# Exercise prompt:
Update the records below so that "top-left" becomes "upper-left" and nothing else changes. Omit the pictures from your answer.

# Data supplied:
========================================
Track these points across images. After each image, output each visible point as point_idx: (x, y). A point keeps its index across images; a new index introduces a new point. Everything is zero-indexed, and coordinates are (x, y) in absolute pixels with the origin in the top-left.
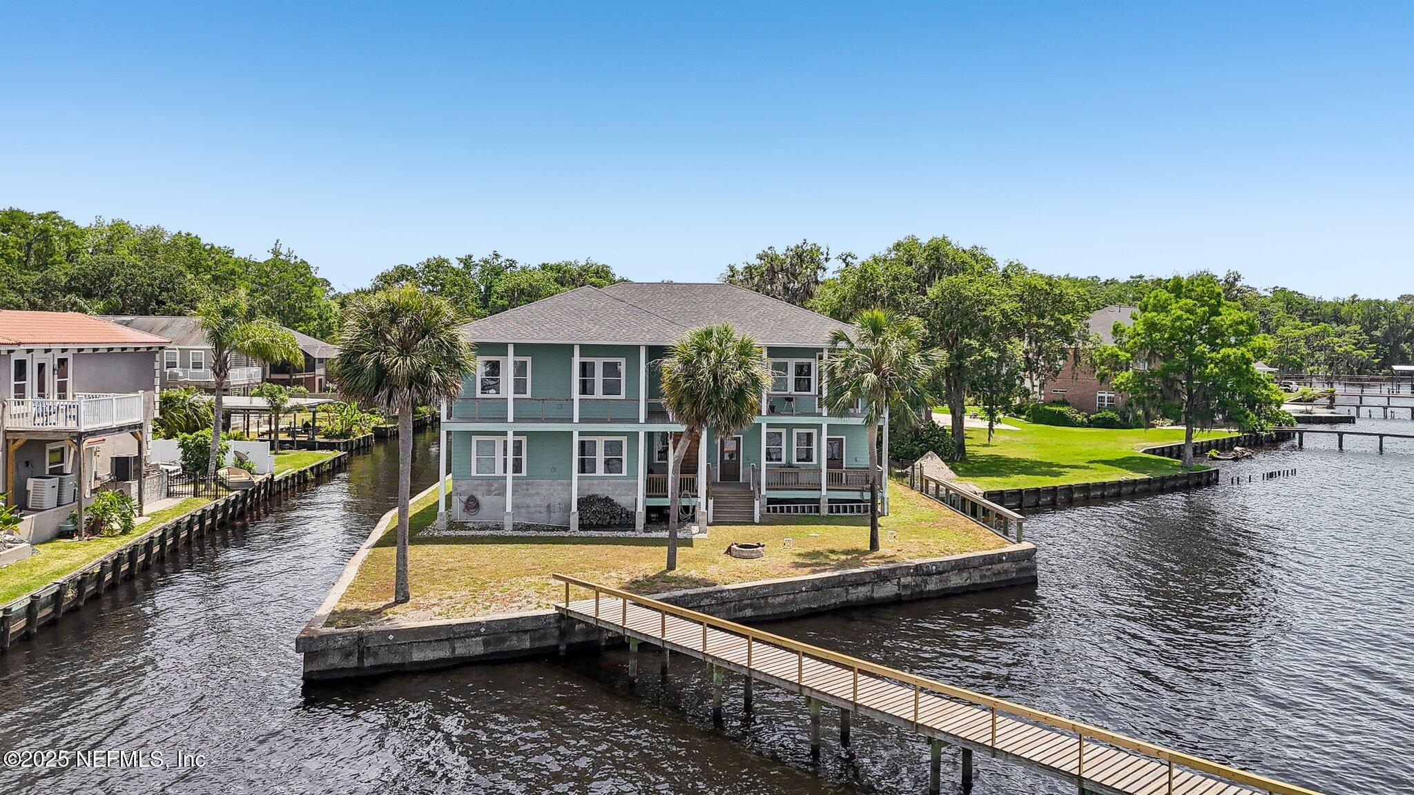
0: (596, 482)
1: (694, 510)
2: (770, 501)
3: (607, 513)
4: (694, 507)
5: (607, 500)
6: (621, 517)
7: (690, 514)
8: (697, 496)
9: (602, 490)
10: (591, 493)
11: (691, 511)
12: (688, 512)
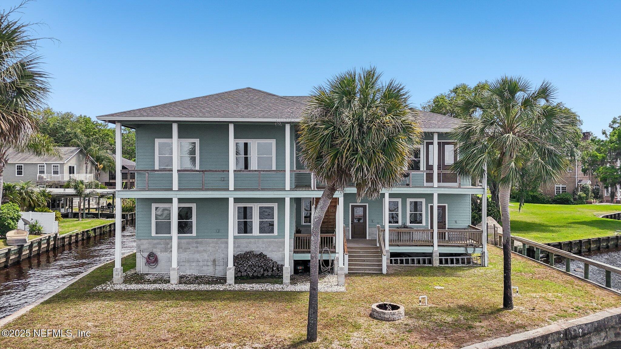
0: (252, 240)
1: (332, 264)
2: (393, 255)
3: (262, 266)
4: (333, 261)
5: (261, 256)
6: (273, 270)
7: (330, 267)
8: (335, 252)
9: (258, 247)
10: (248, 250)
11: (330, 264)
12: (328, 265)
========================================
# Task answer:
Track these points across images. After each image, output each visible point as point_idx: (x, y). A point keeps its index across images; a new index introduces a new point. Everything is zero-indexed, and coordinates are (x, y) in absolute pixels with the origin in the upper-left.
0: (596, 482)
1: (694, 510)
2: (770, 501)
3: (607, 513)
4: (694, 507)
5: (607, 500)
6: (621, 517)
7: (690, 514)
8: (697, 496)
9: (602, 490)
10: (591, 493)
11: (691, 511)
12: (688, 512)
0: (252, 240)
1: (332, 264)
2: (393, 255)
3: (262, 266)
4: (333, 261)
5: (261, 256)
6: (273, 270)
7: (330, 267)
8: (335, 252)
9: (258, 247)
10: (248, 250)
11: (330, 264)
12: (328, 265)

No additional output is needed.